I finally entered my host family’s house around 4:30 pm with about 90 pounds of luggage and without having eaten anything except breakfast at 5 am. On the long bus ride between Teguz and Santa Rosa de Copán, the bus only stops once at a place where you can buy an actual meal, but that is only 2 hours into the trip and only for 15 minutes. Along the way, people board to sell small things like cookies, fried banana chips, sweets, and coconut milk; and every time the bus stops there are people standing outside sometimes selling things like fried fish or chicken on long sticks so you can reach it from the windows, but I’m not yet brave enough to try this street food on a bus that has no bathroom. And I didn’t really feel like filling my stomach with snacks.

So, it takes a whole day to travel to my site; 11 ½ hours the first time. But because of bus schedules and such, it takes two days to get from my site back to Teguz.

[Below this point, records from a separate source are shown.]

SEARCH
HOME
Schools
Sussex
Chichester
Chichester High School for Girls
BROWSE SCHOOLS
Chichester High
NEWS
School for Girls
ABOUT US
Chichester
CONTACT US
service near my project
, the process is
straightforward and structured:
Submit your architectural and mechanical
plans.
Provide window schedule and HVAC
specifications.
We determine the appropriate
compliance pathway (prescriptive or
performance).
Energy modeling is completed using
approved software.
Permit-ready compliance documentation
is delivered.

Thus, my site visit was only a couple of days long. Eleuterio took me to various meetings that were going on around the community where I got to introduce myself and get to know some of the people. We also looked at a house that I could possibly live in after my two months with a host family. (Although I have decided the house is too isolated from my community and so I’m not going to live there. Now, everything starts. Training just provided the crossing from the life I was used to to this new reality. I joined the Peace Corps because I wasn’t quite yet ready for a life in the workforce in the US. But now I am here in Honduras more nervous than ever to start this job that I don’t even get paid for, and I don’t even get to work in my native language! Sometimes I can’t help but think, “I joined the Peace Corps, what was I thinking?”

My host family`s house and pulperia.